18:18-30, the rich and the Kingdom – All three synoptic gospels say this man was rich. Mt says he was young. Lk says he was a ruler. His question misses the point of what Jesus has been saying. He asks, “what must I do to inherit eternal life?” “Do” is concerned with earning. “Inherit” signifies a gift. Also a problem is the fact that he has kept all the commandments – except maybe the first. To have God, he has to make his money subordinate to God, which he is unwilling to do.
18:31 – 19:28, four events leading up to Jesus’ entry into Jerusalem – This section begins and ends with a reference to Jesus going up to Jerusalem.
18:31-34, the final prediction of the passion – For the first time, Lk mentions the involvement of the Gentiles. No mention is made here of the Jewish authorities. Not only did the disciples not understand what he was saying, Lk comments (34) that the meaning “was hidden from them”. This common biblical assertion leads Craddock to observe (p. 216) that, “Logic breaks down in the Bible’s struggle to relate human failure and divine purpose. Luke is not reticent to see God’s hand in both not seeing and seeing by the disciples.”
18:35-43, healing a blind man near Jericho – Jesus’ public ministry began with his reading and commentary in the synagogue at Nazareth which focuses on Jesus’ role of giving sight (4:18). In 18:31-34, the disciples do not see. Here, a blind man does come to see, saved by his faith. This man already sees inwardly (“Son of David”) and now receives outward sight as well. As a result, the man begins to follow Jesus to Jerusalem (43).
19:1-10, Jesus and Zacchaeus – The story describes salvation coming to a rich man, just as it just has (18:35-43) to a poor man. The story is reminiscent of the call of Levi. An even greater change is described here since Zacchaeus is said to be “a chief tax collector” (this term appears nowhere else in Greek literature).

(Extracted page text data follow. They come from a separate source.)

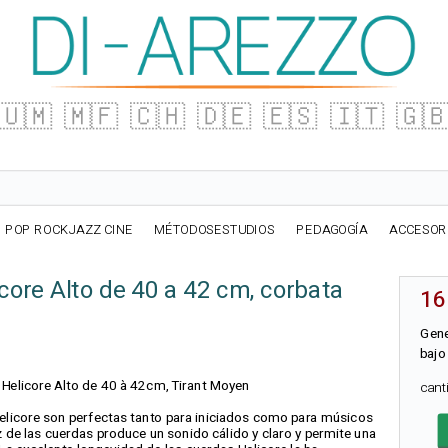
🇺🇲
🇲🇫
🇨🇭
🇩🇪
🇪🇸
🇮🇹
🇬
POP ROCKJAZZ CINE
MÉTODOSESTUDIOS
PEDAGOGÍA
ACCESOR
core Alto de 40 a 42 cm, corbata
16
Gene
bajo
E Helicore Alto de 40 à 42cm, Tirant Moyen
can
elicore son perfectas tanto para iniciados como para músicos
 de las cuerdas produce un sonido cálido y claro y permite una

Yet he, too, is a “son of Abraham”. Zacchaeus is converted in his public and economic life, not just in some theoretically “internal” life. As a result, salvation comes to his house. Jesus sits down at table with him, a sign that Jesus’ work in Zacchaeus has been completed.

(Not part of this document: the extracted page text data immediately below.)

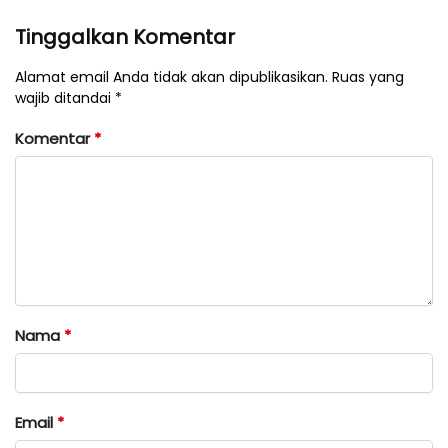
Tinggalkan Komentar
Alamat email Anda tidak akan dipublikasikan. Ruas yang
wajib ditandai *
Komentar
*
Nama
*
Email
*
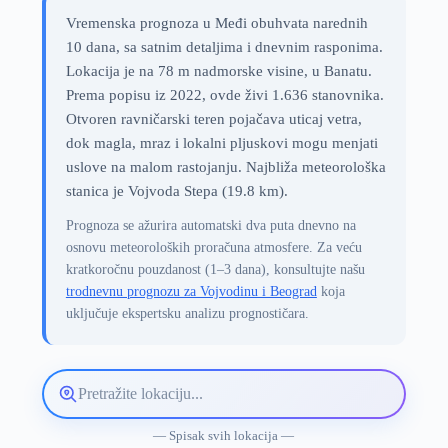
Vremenska prognoza u Međi obuhvata narednih
10 dana, sa satnim detaljima i dnevnim rasponima.
Lokacija je na 78 m nadmorske visine, u Banatu.
Prema popisu iz 2022, ovde živi 1.636 stanovnika.
Otvoren ravničarski teren pojačava uticaj vetra,
dok magla, mraz i lokalni pljuskovi mogu menjati
uslove na malom rastojanju. Najbliža meteorološka
stanica je Vojvoda Stepa (19.8 km).
Prognoza se ažurira automatski dva puta dnevno na
osnovu meteoroloških proračuna atmosfere. Za veću
kratkoročnu pouzdanost (1–3 dana), konsultujte našu
trodnevnu prognozu za Vojvodinu i Beograd
koja
uključuje ekspertsku analizu prognostičara.
Pretražite
lokaciju
vremenske
— Spisak svih lokacija —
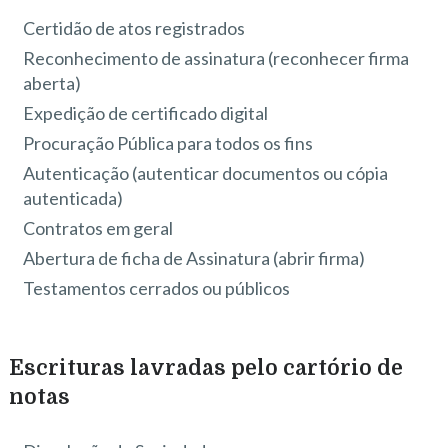
Certidão de atos registrados
Reconhecimento de assinatura (reconhecer firma
aberta)
Expedição de certificado digital
Procuração Pública para todos os fins
Autenticação (autenticar documentos ou cópia
autenticada)
Contratos em geral
Abertura de ficha de Assinatura (abrir firma)
Testamentos cerrados ou públicos
Escrituras lavradas pelo cartório de
notas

19:11-28, a parable about faithful stewardship and the return of a nobleman – The opening verse provides another reminder of Jesus’ going up to Jerusalem, even as that journey is about to reach its climax. Verse 11 is another example of Lk prefacing a parable with a note of interpretation. The parable appears to be a message to the disciples that the glory of the kingdom will not come immediately. First, the nobleman must go away for a time, and there he will receive his glory. Then he will return, judging each one according to his/her deeds. This passage seems to be a conflation of two stories: one about a king who goes away and returns in power, despite the opposition of those who do not want him to be king; the other, about a king who returns after a journey, inquiring how his servants have exercised responsible stewardship during his absence.
19:28 – The journey narrative ends as it began (9:51) with a reference to Jesus going up to Jerusalem.